I found this article on Tumblr and
it has to be the most genius thing I’ve ever read:
http://kateelliottsff.tumblr.com/post/51134366578/the-problem-with-boys-will-be-boys
In short, this little boy goes and
knocks over a little girl’s stack of blocks, his parents say: “Boys will be
boys.” Another boy knocks it over and his mother makes him apologize. A third boy
goes up and asks if he can knock it over, then they knock it over together and
rebuild it together. How cute is that last one? It’s so cute. How cute is the
first? Not cute at all.
I’m sure you’ve all seen this a
thousand times, the “teach men not to rape rather than teaching women to defend
themselves.” Why not both? No one would try to rape someone who just kicked their
ass, but if they hadn’t tried to rape them in the first place, they wouldn’t
have gotten their ass kicked.
Here is the saddest chart in the
world:
In
my first post, I used a picture from the music video of Robin Thicke’s popular
song, where he says: “I know you want it.” How many of you have heard that before? I certainly have. “You want
me, I just have to prove it to you.”
Uh,
no.
Again
– Y U NO UNDERSTAND!?!?! Tanya Horeck wrote an article about the hashtag #AskThicke
that was “for a very public—and
feminist—calling out of misogyny and sexism.” That song is a total rape anthem,
she says, and was actually banned from several universities in the UK.
Who in the blazes would write a song
like that? I’m glad that hashtag was created to call them out. “The Internet is
uniquely qualified as a venue for public shaming,” which I don’t particularly
approve of, but when it comes to bringing issues to light and raising awareness
so we can all do something about, go for it. Tanya also wrote: “But before
getting carried away with the radical potential of digital media, it is vital
not to forget that social networks also promulgate sexually violent discourse
and expand the opportunities to shame and humiliate women.”

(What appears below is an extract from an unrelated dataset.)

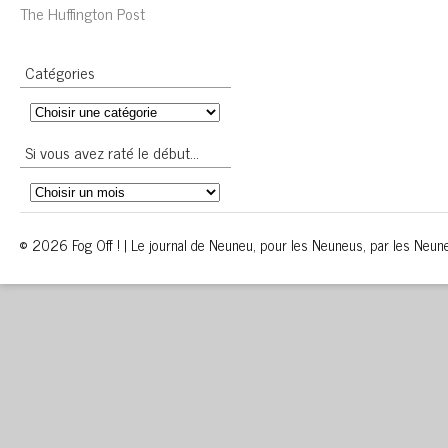
The Huffington Post
Catégories
Si vous avez raté le début…
© 2026 Fog Off ! | Le journal de Neuneu, pour les Neuneus, par les Neun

This is not okay. We heard of that
sixteen year old who was sexually assaulted, then pictures of her passed out
were posted online, and people actually imitated the poses themselves with the
hashtag #jadapose. How awful for her. How would you feel if people did that to
you?
“It
is undeniable that digital culture has reconfigured the ways in which we
experience, and respond to, images of sexual violence,” Tanya concludes. We
should be using the Internet for good instead of evil. That is why I started
this blog. I find all of this humiliation and lack of prosecution of rapists horrific.